Monday, May 16, 2005

# For those waiting for news on the Pitcairn trial appeal, according to this Future of Pitcairn post, it has been deferred to May 24.

# On Page 3 of the 3rd March 1829 edition of the London Paper, The Times, bottom of the fifth column, is an update on the 'Pitcairn Colony':

Pitcairn's Island. - The most recent acounts received at Valparaimo from Pitcairn's Island, describe that little colony as existing in great harmony, and in full contentment with its produce. That which is now grown upon it is plantain, bananas, cocoa nuts, bread-fruit, sugar-cane, potatoes, ginger, and a plant frmo which a spirit is distilled.
The number of individuals who landed from the Bounty was nine Englishmen; and of natives from Otaheite and Tabouis, six men, twelve women, and one child. The population now comprises, of English males and their descendants, thirty-eight; twenty-six females descended from the same nation; and five females, natives of Otaheite. It is a remarkable fact, that not one individual who landed with Christian, not numbered now with the living, met with a natural death; each arrived at an untimely end, by assassination or other violence, the fuits of internal broils in this little community.

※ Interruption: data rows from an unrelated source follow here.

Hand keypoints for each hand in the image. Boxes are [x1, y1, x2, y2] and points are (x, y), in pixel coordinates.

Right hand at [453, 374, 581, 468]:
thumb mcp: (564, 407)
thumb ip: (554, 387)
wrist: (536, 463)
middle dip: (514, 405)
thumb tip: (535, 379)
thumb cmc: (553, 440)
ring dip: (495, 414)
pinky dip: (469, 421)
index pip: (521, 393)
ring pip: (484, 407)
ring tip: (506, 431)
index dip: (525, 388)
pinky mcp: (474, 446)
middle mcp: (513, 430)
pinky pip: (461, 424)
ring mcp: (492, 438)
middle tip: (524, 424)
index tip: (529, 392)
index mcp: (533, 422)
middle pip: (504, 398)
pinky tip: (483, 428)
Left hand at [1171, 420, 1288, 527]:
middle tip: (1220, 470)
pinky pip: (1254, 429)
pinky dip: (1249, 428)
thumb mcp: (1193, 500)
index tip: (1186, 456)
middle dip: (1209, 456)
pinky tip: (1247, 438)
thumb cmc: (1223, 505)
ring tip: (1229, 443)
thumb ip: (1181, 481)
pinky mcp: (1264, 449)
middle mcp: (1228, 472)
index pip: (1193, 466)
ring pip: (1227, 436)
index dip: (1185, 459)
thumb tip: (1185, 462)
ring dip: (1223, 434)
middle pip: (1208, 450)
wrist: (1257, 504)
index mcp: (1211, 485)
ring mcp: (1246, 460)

The offspring of Christian are represented to be very handsome, their features strongly partaking of the English; the beauty of one of them, a girl named Mary Ann Christian, for which she is termed "the maid of the South Seas," is said to invite the same admiration which is offered to the most favoured of our own fair countrywomen. Their habitations, which are thirty feet in depth, and twelve feet wide, are constructed with boards. It is computed that the island is sufficiently extensive to afford, by culture, maintenance for its inhabitants, allowing for their increase, for at least 100 years.

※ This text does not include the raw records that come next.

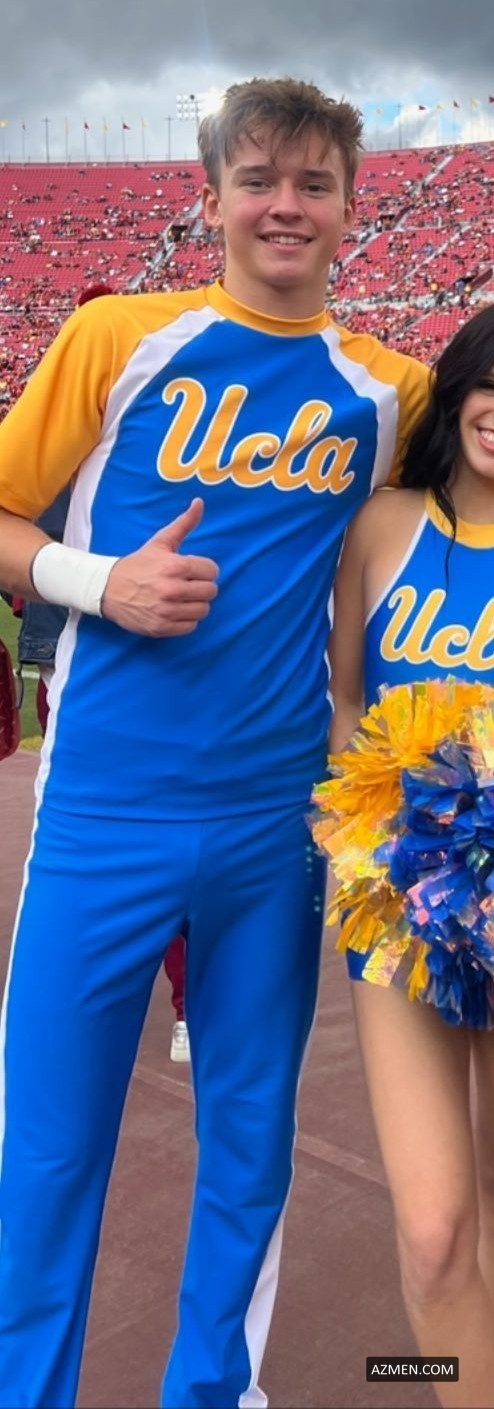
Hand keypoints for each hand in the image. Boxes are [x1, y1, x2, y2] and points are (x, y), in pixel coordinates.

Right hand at [101, 498, 218, 636]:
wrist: (107, 589)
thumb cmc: (138, 565)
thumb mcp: (160, 542)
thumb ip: (183, 524)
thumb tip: (200, 502)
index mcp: (174, 566)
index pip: (212, 571)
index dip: (204, 570)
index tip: (193, 571)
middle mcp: (172, 589)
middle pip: (210, 592)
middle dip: (202, 587)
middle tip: (188, 585)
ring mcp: (166, 611)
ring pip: (203, 610)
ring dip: (195, 604)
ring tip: (182, 598)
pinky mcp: (161, 628)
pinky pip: (190, 627)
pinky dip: (186, 620)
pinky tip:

An American, the only stranger among them, had landed lately and settled there. He is a carpenter, and one likely to be of the greatest utility to them. He had already begun to teach them to build, and to enjoin them to acts of industry (a work in which he had been very successful), and had establised a school for the children. John Adams was in good health, but rather infirm from age. He expressed a desire to return to his native land. -- Hampshire Telegraph.